#### Brano di lettura

★ ★ ★ ★ ★ ★ ★

From dbda00405b6ed55511b549b51b9a0f65314941f5 Mon Sep 17 00:00:00 2001
From: fundor333 <github@fundor333.com>
Date: Sun, 27 Jul 2025 19:35:30 +0200
Subject: [PATCH] Enhances Mastodon link handling and previews

Adds functionality to identify Mastodon links in Hugo markdown files, extract relevant information like instance and ID, and generate previews.

This allows for embedding Mastodon toots directly into the generated Hugo site and provides a preview text extracted from the toot content improving the user experience and content integration. It also adds a fallback in case a toot disappears to avoid broken content.

Also adds `bleach` as a dependency to sanitize HTML content.
---
 action_script/replay-getter.py | 73 +++++++++++++++++++++++++++++++++-
 layouts/partials/micro.html    | 12 ++++++
 layouts/partials/toot.html     | 63 +++++++++++++++++++++++++++++
 poetry.lock                    | 32 ++++++++++++++-
 pyproject.toml                 |  1 +
 5 files changed, 179 insertions(+), 2 deletions(-)

★ ★ ★ ★ ★ ★ ★

#### Dati raccolti
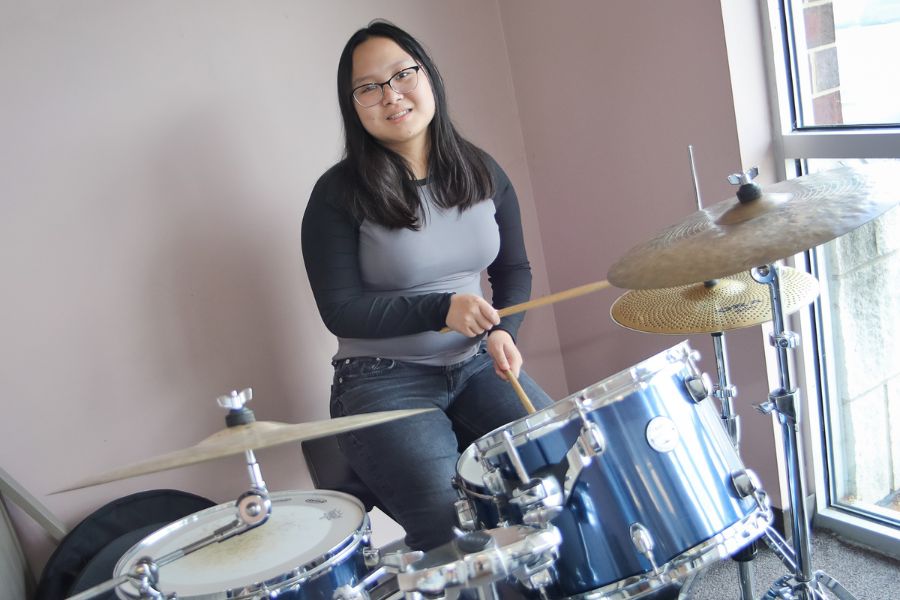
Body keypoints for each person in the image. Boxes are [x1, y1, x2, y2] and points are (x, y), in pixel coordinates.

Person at [301, 20, 552, 552]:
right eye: (369, 87)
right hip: (381, 380)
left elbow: (514, 271)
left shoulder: (481, 169)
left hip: (477, 362)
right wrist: (441, 308)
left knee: (560, 463)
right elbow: (340, 310)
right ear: (353, 106)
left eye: (401, 75)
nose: (391, 95)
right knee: (454, 524)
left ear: (428, 76)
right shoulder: (336, 194)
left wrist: (504, 331)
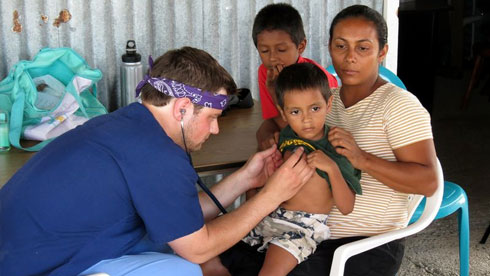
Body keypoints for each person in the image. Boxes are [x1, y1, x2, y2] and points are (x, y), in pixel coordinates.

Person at [0, 47, 315, 276]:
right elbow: (198, 246)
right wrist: (272, 194)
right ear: (181, 109)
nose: (216, 129)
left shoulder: (131, 125)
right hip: (35, 267)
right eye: (212, 118)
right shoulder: (155, 154)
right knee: (184, 270)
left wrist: (247, 178)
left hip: (28, 254)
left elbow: (182, 218)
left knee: (175, 246)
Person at [208, 5, 439, 276]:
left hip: (363, 245)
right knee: (209, 248)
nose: (350, 57)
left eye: (363, 48)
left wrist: (362, 158)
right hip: (294, 230)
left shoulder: (398, 105)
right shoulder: (326, 99)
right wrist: (266, 133)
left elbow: (428, 182)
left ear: (382, 52)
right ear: (329, 47)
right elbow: (280, 121)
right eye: (341, 46)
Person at [239, 63, 362, 276]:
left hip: (301, 228)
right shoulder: (287, 135)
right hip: (268, 215)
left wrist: (331, 168)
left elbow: (347, 207)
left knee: (271, 272)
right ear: (284, 113)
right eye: (295, 111)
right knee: (213, 252)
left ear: (329, 104)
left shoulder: (336, 147)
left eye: (315, 108)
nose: (306, 119)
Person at [252, 3, 339, 151]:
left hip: (321, 136)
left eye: (281, 49)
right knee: (263, 133)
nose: (273, 58)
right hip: (292, 123)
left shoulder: (318, 79)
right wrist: (273, 90)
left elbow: (314, 127)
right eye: (265, 51)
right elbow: (277, 117)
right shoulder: (266, 72)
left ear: (301, 46)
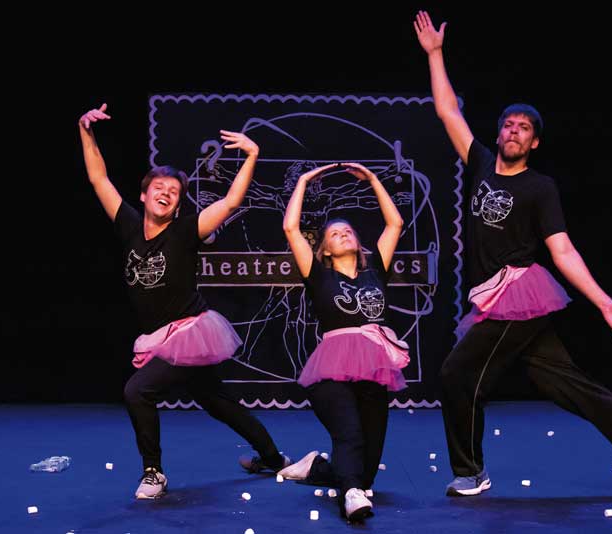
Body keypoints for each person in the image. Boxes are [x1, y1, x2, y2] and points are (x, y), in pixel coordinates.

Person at [413, 11, 612, 499]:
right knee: (566, 384)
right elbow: (447, 112)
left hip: (521, 292)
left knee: (456, 373)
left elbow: (562, 250)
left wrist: (603, 301)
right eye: (508, 124)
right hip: (490, 297)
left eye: (524, 128)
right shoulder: (481, 162)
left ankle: (470, 471)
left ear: (535, 141)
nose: (513, 130)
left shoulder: (539, 188)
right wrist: (436, 55)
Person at [78, 104, 290, 500]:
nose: (165, 194)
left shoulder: (185, 231)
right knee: (219, 403)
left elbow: (228, 204)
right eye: (158, 188)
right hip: (159, 335)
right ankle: (273, 458)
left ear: (178, 206)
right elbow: (98, 177)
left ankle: (154, 473)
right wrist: (85, 132)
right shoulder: (127, 224)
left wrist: (253, 156)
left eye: (173, 192)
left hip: (191, 332)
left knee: (137, 391)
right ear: (143, 195)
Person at [276, 162, 408, 521]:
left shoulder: (375, 270)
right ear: (326, 250)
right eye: (335, 233)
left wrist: (374, 180)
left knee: (366, 468)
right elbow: (290, 227)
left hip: (373, 367)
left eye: (348, 230)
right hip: (331, 368)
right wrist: (303, 180)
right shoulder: (318, 276)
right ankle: (349, 497)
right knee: (349, 435)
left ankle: (318, 467)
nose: (344, 234)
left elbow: (395, 223)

★ ★ ★ ★ ★ ★ ★

#### Consegna 1
Riscriva il passo del brano di lettura compreso tra "This allows for" e "sanitize HTML content.", estremi inclusi, sostituendo "fallback" con "backup".
#### Consegna 2
In base al brano di lettura, risponda alle seguenti domande:
(a) Qual è l'indirizzo email dell'autore indicato nell'intestazione?
(b) Quale dipendenza viene aggiunta e con quale scopo?
(c) Quanti file risultano modificati in totale?

#### Risposta 1
This allows for embedding Mastodon toots directly into the generated Hugo site and provides a preview text extracted from the toot content improving the user experience and content integration. It also adds a backup in case a toot disappears to avoid broken content.

Also adds `bleach` as a dependency to sanitize HTML content.

#### Risposta 2
(a) github@fundor333.com
(b) La dipendenza `bleach`, per sanificare il contenuto HTML.
(c) Cinque file.